(Chart understanding data)
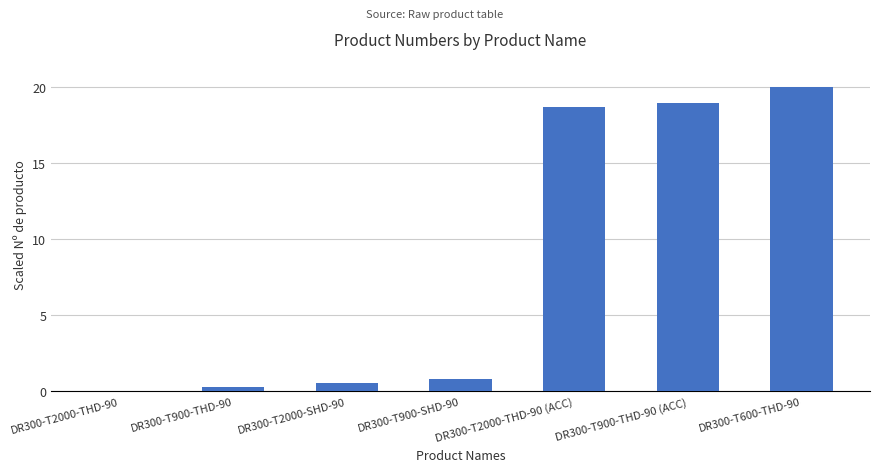

What is the greatest value displayed?

20.0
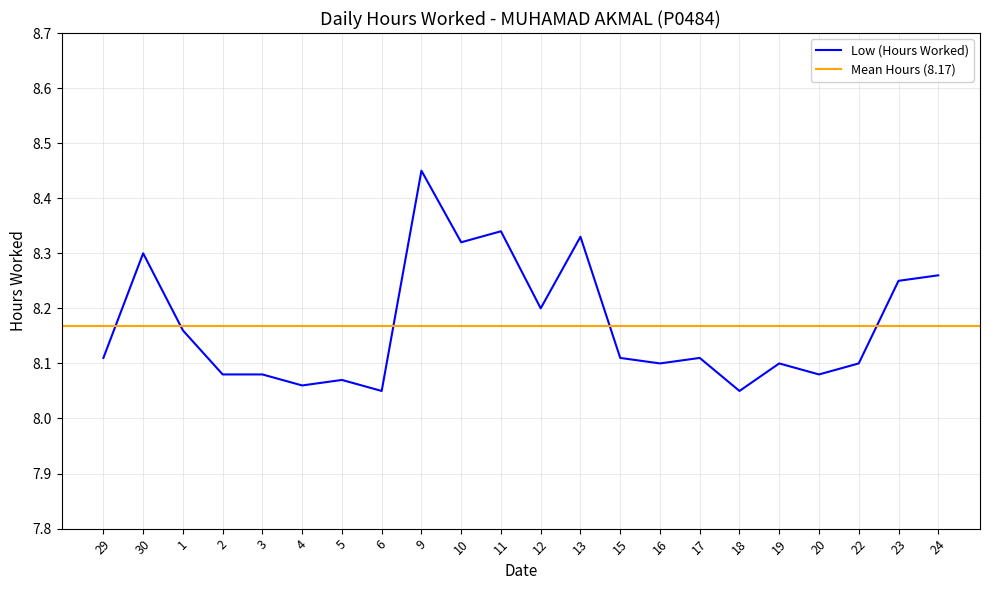

At which category does the data reach its first local peak?

30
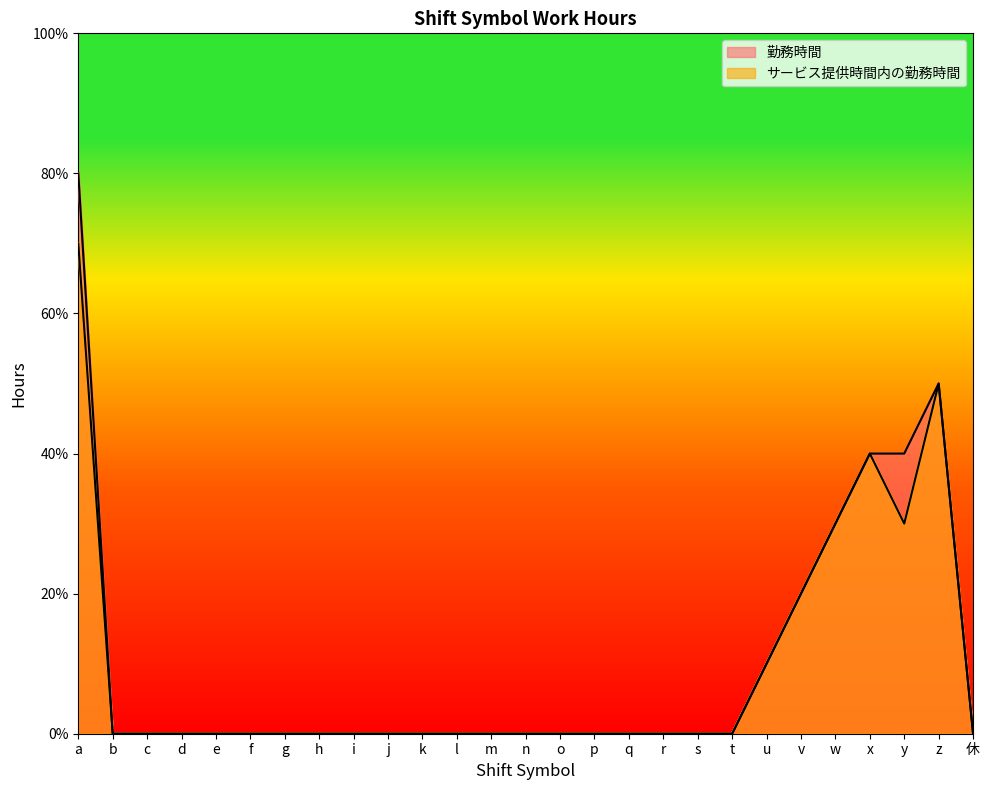

How many values in 勤務時間 are above zero?

7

Exercise brief
Reproduce the text of every record above word for word, omitting the pictures.

Output
What is the greatest value displayed?

20.0

At which category does the data reach its first local peak?

30

How many values in 勤務時間 are above zero?

7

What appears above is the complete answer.